Afallamış bir şekilde karşımda duran Eymen'e bakakaldım. "Sen" dedim sorarcasına "Bende seni arıyordum bilekliğini arabada düşürmüşsün." Dedi elinde duran bilekliğime bakarken.

Ay bu çocuk sırf bilekliği vermek için mi gelmiş beni bulmuştu. Birden heyecandan olsa gerek kekelemeye başladım ki normalde hiç böyle olmazdı. "Te-teşekkür ederim. Şey ıııı o benim uğurlu bilekliğimde ben onu kaybetsem çok üzülürdüm çok teşekkür ederim " diyip gözlerine baktım.

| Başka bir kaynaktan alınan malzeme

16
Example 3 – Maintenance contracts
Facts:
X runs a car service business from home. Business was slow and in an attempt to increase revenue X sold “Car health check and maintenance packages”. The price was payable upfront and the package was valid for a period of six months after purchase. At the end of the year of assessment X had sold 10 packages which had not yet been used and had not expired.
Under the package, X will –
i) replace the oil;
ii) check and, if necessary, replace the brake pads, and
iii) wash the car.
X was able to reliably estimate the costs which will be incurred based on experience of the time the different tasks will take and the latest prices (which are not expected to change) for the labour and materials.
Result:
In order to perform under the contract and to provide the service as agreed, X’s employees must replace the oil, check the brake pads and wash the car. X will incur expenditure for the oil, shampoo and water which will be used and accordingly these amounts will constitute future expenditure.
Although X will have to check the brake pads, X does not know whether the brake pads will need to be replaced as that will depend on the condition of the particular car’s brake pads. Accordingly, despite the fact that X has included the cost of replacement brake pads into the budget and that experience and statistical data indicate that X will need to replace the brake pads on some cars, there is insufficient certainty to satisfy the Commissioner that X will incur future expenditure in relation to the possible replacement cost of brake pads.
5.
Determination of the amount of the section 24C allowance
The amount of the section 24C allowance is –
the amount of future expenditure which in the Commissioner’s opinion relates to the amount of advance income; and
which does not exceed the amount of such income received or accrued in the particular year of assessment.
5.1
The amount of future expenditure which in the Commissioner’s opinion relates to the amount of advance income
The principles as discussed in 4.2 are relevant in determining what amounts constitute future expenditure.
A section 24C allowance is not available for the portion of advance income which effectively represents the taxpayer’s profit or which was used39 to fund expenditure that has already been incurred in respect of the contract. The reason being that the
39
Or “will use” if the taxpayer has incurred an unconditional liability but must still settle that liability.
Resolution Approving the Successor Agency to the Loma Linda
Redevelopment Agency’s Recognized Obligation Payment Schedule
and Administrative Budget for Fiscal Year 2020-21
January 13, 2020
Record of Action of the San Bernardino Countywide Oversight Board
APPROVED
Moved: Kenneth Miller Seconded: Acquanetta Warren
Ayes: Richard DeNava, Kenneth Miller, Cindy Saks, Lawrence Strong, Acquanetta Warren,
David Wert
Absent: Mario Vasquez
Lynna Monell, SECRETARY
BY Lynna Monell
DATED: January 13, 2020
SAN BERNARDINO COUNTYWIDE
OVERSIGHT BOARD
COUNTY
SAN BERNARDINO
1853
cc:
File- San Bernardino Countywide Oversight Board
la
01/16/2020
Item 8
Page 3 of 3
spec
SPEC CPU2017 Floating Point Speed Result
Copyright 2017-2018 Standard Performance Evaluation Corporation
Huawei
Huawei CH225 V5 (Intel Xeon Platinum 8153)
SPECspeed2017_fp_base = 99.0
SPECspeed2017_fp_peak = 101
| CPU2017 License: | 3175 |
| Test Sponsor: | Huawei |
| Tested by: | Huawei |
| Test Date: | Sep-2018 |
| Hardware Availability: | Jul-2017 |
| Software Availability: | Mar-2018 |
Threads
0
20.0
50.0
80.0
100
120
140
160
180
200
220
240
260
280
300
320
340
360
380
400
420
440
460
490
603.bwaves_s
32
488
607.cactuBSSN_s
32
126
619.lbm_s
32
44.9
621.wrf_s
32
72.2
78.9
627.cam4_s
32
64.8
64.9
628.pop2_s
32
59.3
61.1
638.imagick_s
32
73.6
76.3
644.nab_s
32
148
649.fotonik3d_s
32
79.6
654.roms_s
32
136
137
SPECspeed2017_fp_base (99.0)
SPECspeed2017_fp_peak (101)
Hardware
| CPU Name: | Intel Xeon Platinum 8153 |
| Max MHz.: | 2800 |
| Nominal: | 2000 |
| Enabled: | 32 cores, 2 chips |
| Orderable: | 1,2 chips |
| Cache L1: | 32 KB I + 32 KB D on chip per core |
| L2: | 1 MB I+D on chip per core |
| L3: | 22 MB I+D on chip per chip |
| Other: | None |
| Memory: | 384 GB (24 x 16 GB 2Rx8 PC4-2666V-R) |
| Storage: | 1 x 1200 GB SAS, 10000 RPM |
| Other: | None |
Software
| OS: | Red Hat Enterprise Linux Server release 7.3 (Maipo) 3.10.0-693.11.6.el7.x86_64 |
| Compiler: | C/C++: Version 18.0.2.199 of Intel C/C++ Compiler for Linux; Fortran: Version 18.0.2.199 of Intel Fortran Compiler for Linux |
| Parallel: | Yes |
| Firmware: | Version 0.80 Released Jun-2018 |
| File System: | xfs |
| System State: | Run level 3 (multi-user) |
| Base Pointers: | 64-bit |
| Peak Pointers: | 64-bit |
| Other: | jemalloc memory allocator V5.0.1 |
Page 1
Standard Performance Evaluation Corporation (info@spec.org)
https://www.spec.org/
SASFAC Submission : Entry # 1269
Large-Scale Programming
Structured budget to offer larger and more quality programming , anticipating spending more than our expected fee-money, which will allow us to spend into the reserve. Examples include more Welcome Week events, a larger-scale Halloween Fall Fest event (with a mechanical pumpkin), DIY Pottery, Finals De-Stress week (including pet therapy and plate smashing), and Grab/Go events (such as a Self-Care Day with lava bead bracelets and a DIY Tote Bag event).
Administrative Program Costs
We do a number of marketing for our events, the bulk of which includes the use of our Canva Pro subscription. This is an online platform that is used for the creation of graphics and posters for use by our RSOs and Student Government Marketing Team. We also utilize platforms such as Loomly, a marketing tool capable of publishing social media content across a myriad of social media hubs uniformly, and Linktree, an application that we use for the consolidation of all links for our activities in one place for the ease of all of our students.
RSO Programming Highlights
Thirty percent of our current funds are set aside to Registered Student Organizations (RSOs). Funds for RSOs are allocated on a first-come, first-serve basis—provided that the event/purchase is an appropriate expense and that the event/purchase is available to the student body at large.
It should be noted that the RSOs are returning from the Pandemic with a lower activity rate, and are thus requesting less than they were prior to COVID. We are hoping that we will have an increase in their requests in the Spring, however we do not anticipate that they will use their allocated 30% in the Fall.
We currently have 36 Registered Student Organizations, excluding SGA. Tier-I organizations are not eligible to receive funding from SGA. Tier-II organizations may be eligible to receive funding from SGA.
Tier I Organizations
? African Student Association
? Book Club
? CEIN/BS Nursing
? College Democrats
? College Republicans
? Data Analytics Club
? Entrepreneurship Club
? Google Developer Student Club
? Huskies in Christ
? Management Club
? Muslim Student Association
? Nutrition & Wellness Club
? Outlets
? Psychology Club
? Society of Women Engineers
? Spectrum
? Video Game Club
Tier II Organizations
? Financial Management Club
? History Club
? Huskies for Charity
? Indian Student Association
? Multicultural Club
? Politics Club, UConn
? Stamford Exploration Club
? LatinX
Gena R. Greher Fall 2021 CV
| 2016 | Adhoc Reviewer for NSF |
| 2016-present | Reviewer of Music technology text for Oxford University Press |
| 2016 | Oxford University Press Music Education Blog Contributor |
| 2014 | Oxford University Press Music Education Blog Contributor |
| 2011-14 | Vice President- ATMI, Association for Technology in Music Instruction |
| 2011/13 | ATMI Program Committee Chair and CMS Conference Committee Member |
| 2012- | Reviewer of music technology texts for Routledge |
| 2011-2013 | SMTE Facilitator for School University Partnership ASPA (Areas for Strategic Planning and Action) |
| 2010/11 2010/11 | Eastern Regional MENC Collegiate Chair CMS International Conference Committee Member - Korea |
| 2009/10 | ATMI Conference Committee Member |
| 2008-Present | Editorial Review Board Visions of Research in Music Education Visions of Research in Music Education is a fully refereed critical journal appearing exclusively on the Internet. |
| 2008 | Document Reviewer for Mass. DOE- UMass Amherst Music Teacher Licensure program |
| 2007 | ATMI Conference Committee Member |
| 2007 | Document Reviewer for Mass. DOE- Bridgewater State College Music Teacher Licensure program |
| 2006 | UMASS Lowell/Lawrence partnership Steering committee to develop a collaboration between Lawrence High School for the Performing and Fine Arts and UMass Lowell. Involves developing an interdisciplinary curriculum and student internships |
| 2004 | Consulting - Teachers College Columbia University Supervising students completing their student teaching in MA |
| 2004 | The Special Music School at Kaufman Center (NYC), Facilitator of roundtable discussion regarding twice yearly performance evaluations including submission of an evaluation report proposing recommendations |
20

Farklı bir mavisi vardı insanı büyüler gibi ve bakışları oldukça derindi.

"Ee buraya kadar geldim öyle kuru kuru teşekkür ederim kabul etmem bir kahveni içerim artık." Dediği gibi ellerim titremeye başladı. Biz ikimiz kahve içecektik öyle mi? Tam da Hande'nin tabiriyle AY BEN ŞOK! İnanması zor geldi bir an ama sonra toparladım ay ne olacaktı sanki alt tarafı bir kahve yani sonuçta çocuk boynuma atlayıp ne olur evlen benimle demeyecekti ben yine fazla abartıyordum. "Cevap vermedin" demesiyle ona baktım.

"Tabi olur olur bu yakınlarda bildiğim bir yer var oraya gidebiliriz istersen"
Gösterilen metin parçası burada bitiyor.